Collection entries
· · · ·

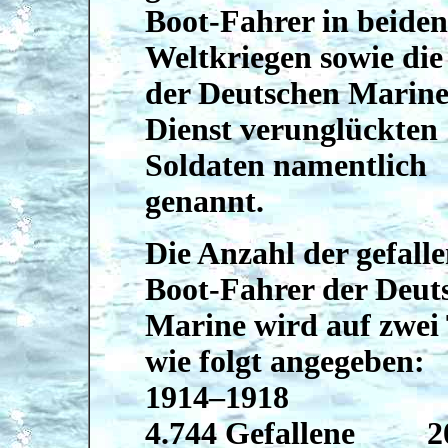
Boot-Fahrer in beiden
Weltkriegen sowie die
der Deutschen Marine
Dienst verunglückten
Soldaten namentlich
genannt.
Die Anzahl der gefall
Boot-Fahrer der Deut
Marine wird auf zwei 
wie folgt angegeben:
1914–1918
4.744 Gefallene 2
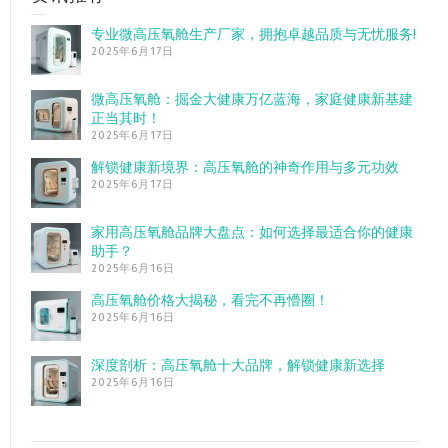
专业微高压氧舱生产厂家，拥抱卓越品质与无忧服务!
2025年6月17日
微高压氧舱：掘金大健康万亿蓝海，家庭健康新基建
正当其时！
2025年6月17日
解锁健康新境界：高压氧舱的神奇作用与多元功效
2025年6月17日
家用高压氧舱品牌大盘点：如何选择最适合你的健康
助手？
2025年6月16日
高压氧舱价格大揭秘，看完不再懵圈！
2025年6月16日
深度剖析：高压氧舱十大品牌，解锁健康新选择
2025年6月16日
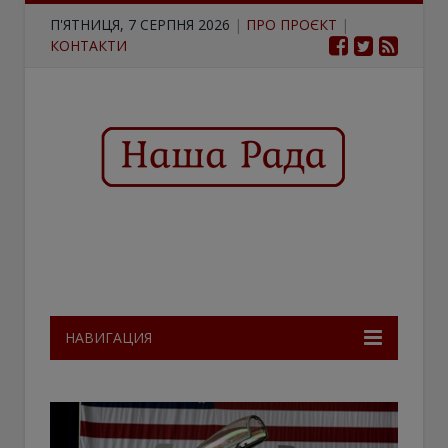
П'ЯТНИЦЯ, 7 СЕРПНЯ 2026
|
ПРО ПРОЄКТ
|
КОНТАКТИ
НАВИГАЦИЯ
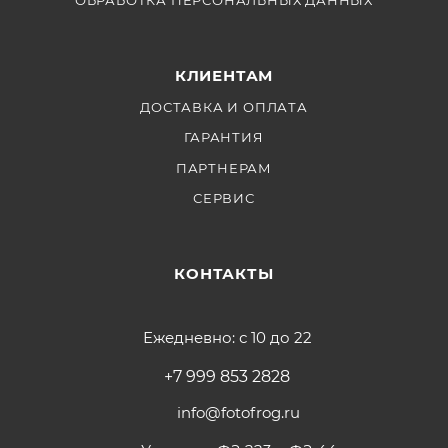
КЛИЕНТАМ
ДОСТАВКА И ОПЛАТА
ГАРАНТИЯ
ПАРТНЕРАМ
СЕРВИС
КОНТАКТЫ
Ежедневно: с 10 до 22
+7 999 853 2828
info@fotofrog.ru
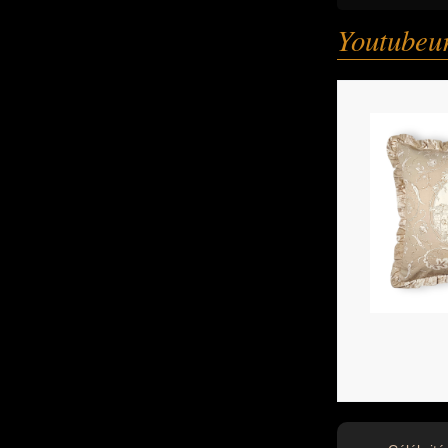
Youtubeu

· · · ·

* What is required *
Retype the data above exactly. Leave the pictures out.

* Answer to the problem *
Boot-Fahrer in beiden
Weltkriegen sowie die
der Deutschen Marine
Dienst verunglückten
Soldaten namentlich
genannt.
Die Anzahl der gefall
Boot-Fahrer der Deut
Marine wird auf zwei 
wie folgt angegeben:
1914–1918
4.744 Gefallene 2
专业微高压氧舱生产厂家，拥抱卓越品质与无忧服务!
2025年6月17日
微高压氧舱：掘金大健康万亿蓝海，家庭健康新基建
正当其时！
2025年6月17日
解锁健康新境界：高压氧舱的神奇作用与多元功效
2025年6月17日
家用高压氧舱品牌大盘点：如何选择最适合你的健康
助手？
2025年6月16日
高压氧舱价格大揭秘，看完不再懵圈！
2025年6月16日
深度剖析：高压氧舱十大品牌，解锁健康新选择
2025年6月16日
П'ЯТНИЦЯ, 7 СЕРПНЯ 2026
|
ПРО ПРОЄКТ
|
КОНТАКТИ
НАВИГАЦИЯ
КЛИЕНТАМ
ДОСТАВКА И ОПЛАТА
ГАРАНТИЯ
ПАРТНЕРАМ
СЕРВИС
КОНТАКТЫ
Ежедневно: с 10 до 22
+7 999 853 2828
info@fotofrog.ru
Youtubeu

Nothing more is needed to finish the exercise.